Kiosks Speed Check-in: Parkland Computer Kiosks Eliminate Lines

June 7, 2007 — Instead of standing in line, sometimes for hours, just to explain their symptoms at one of the nation's busiest emergency rooms, Parkland patients now type their woes into a computer at one of three automated check-in kiosks.

While similar machines are popping up nationally to check in patients at medical clinics, Parkland officials said they believe they are among the first to have a system in a hospital emergency room. A donation through UT Southwestern Medical School paid for the $50,000 project.

Parkland personnel stand by to give directions and type in information for people who need help, and the hospital continues to adjust to make the system more user-friendly.

Nurses constantly monitor the condition of people waiting, and pulled from the line people who were in obvious need of immediate help as some potentially life-threatening problems, like chest pain or stroke symptoms, aren't always easy to see, and some patients are too shy to complain.

At the kiosks, patients type in their name, birth date and gender before being led to myriad ailments from which they choose their chief complaint.

Certain ailments, combined with information like the person's age, are immediately flagged.
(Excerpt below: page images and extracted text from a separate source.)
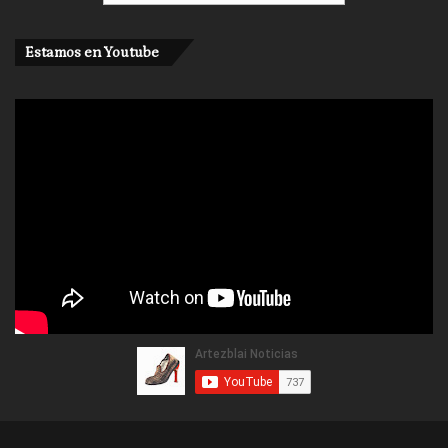
Estamos en Youtube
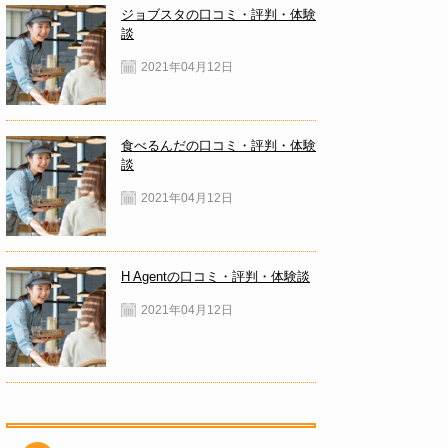
ジョブスタの口コミ・評判・体験
談
2021年04月12日
食べるんだの口コミ・評判・体験
談
2021年04月12日
H Agentの口コミ・評判・体験談
2021年04月12日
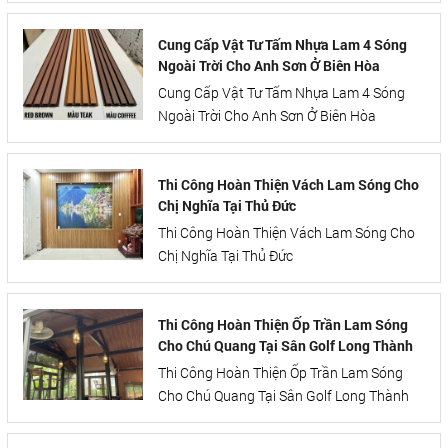
Cung Cấp Vật Tư Tấm Nhựa Lam 4 Sóng
Ngoài Trời Cho Anh Sơn Ở Biên Hòa
Cung Cấp Vật Tư Tấm Nhựa Lam 4 Sóng
Ngoài Trời Cho Anh Sơn Ở Biên Hòa
Thi Công Hoàn Thiện Vách Lam Sóng Cho
Chị Nghĩa Tại Thủ Đức
Thi Công Hoàn Thiện Vách Lam Sóng Cho
Chị Nghĩa Tại Thủ Đức
Thi Công Hoàn Thiện Ốp Trần Lam Sóng
Cho Chú Quang Tại Sân Golf Long Thành
Thi Công Hoàn Thiện Ốp Trần Lam Sóng
Cho Chú Quang Tại Sân Golf Long Thành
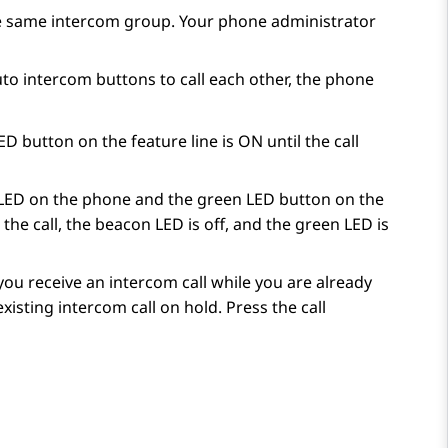
he same intercom group. Your phone administrator
to intercom buttons to call each other, the phone
D button on the feature line is ON until the call
 LED on the phone and the green LED button on the
 the call, the beacon LED is off, and the green LED is
ou receive an intercom call while you are already
xisting intercom call on hold. Press the call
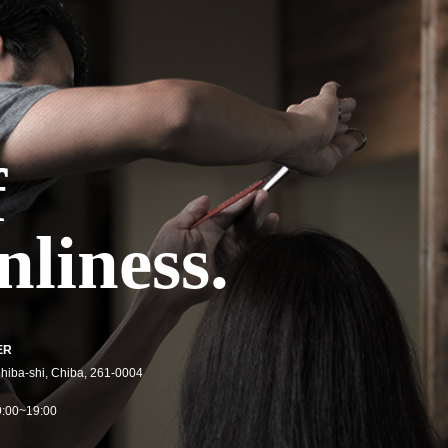
f
liness.
ER
hiba-shi, Chiba, 261-0004
9:00~19:00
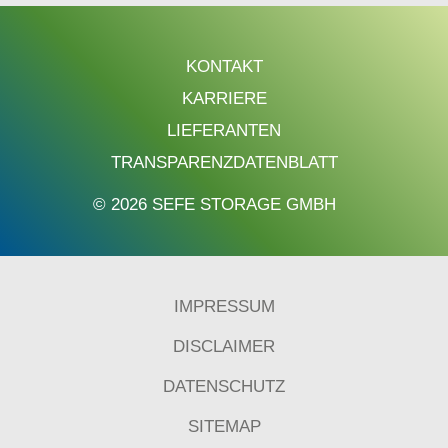
KONTAKT
KARRIERE
LIEFERANTEN
TRANSPARENZDATENBLATT
© 2026 SEFE STORAGE GMBH
IMPRESSUM
DISCLAIMER
DATENSCHUTZ
SITEMAP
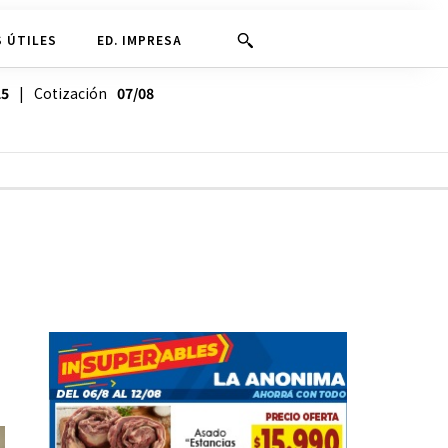
 ÚTILES
ED. IMPRESA
25
| Cotización
07/08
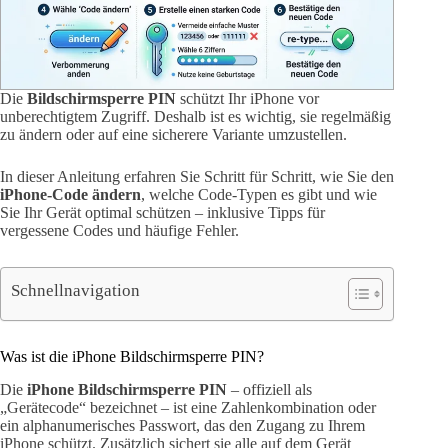
Die
Bildschirmsperre PIN
schützt Ihr iPhone vor
unberechtigtem Zugriff. Deshalb ist es wichtig, sie regelmäßig
zu ändern oder auf eine sicherere Variante umzustellen.
In dieser Anleitung erfahren Sie Schritt für Schritt, wie Sie den
iPhone-Code ändern
, welche Code-Typen es gibt und wie
Sie Ihr Gerät optimal schützen – inklusive Tipps für
vergessene Codes und häufige Fehler.
Schnellnavigation
Was ist die iPhone Bildschirmsperre PIN?
Die
iPhone Bildschirmsperre PIN
– offiziell als
„Gerätecode“ bezeichnet – ist eine Zahlenkombination oder
ein alphanumerisches Passwort, das den Zugang zu Ihrem
iPhone schützt. Zusätzlich sichert sie alle auf dem Gerät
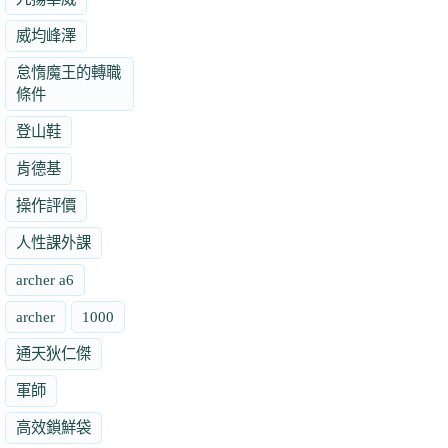
威均峰澤
怠惰魔王的轉職
條件
登山鞋
肯德基
操作評價
人性課外課
archer a6
archer
1000
通天狄仁傑
軍師
高效鎖鮮袋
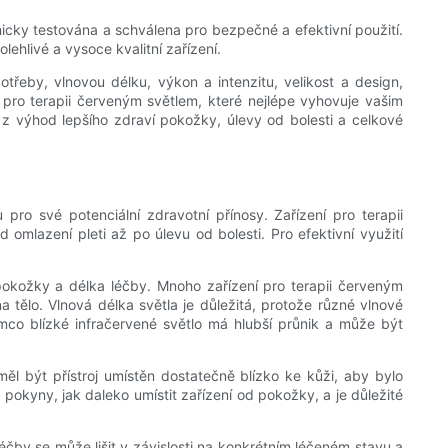
nicky testována a schválena pro bezpečné a efektivní použití.
hlivé a vysoce kvalitní zařízení.
třeby, vlnovou délku, výkon a intenzitu, velikost a design,
pro terapii červeným světlem, které nejlépe vyhovuje vašim
z výhod lepšího zdraví pokožky, úlevy od bolesti a celkové
pro své potenciální zdravotní přínosy. Zařízení pro terapii
omlazení pleti až po úlevu od bolesti. Pro efektivní využití
d pokožky a délka léčby. Mnoho zařízení pro terapii červeným
 tělo. Vlnová délka světla je důležitá, protože různé vlnové
ímco blízké infračervené světlo má hlubší průnik a může být
měl být přístroj umístěn dostatečně blízko ke kůži, aby bylo
 pokyny, jak daleko umístit zařízení od pokožky, a je důležité
éčby se může lišit v závislosti na konkrétním léčeném stavu a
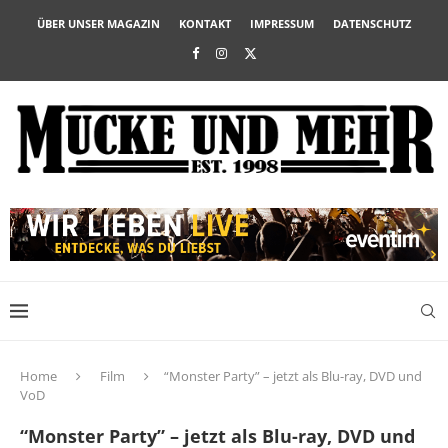
ÜBER UNSER MAGAZIN
KONTAKT
IMPRESSUM
DATENSCHUTZ
Home
Film
“Monster Party” – jetzt als Blu-ray, DVD und
VoD
“Monster Party” – jetzt als Blu-ray, DVD und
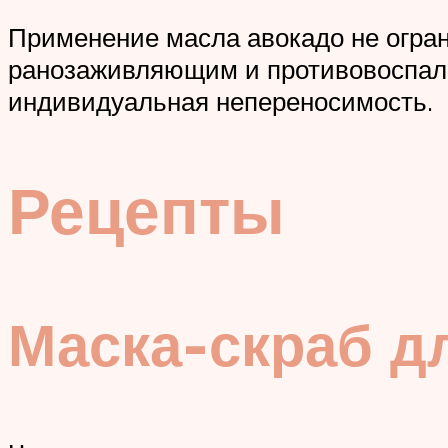
Применение масла авокадо не огран
ранозаживляющим и противовоспали
индивидуальная непереносимость.
Рецепты
Маска-скраб д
Monitors in the nurses' station keep a tally of who is waiting, and blinking dots cue them to people who should be seen right away, like an older person with chest pains, for example.

"It just gives me another set of eyes," said nurse Brandon Gardner. "In theory, it's great with an ER as busy as we are."

Parkland is already using the new data to analyze how long people have to wait for care. A patient's record previously didn't start until he or she made it through the first line. Now, that record starts almost immediately.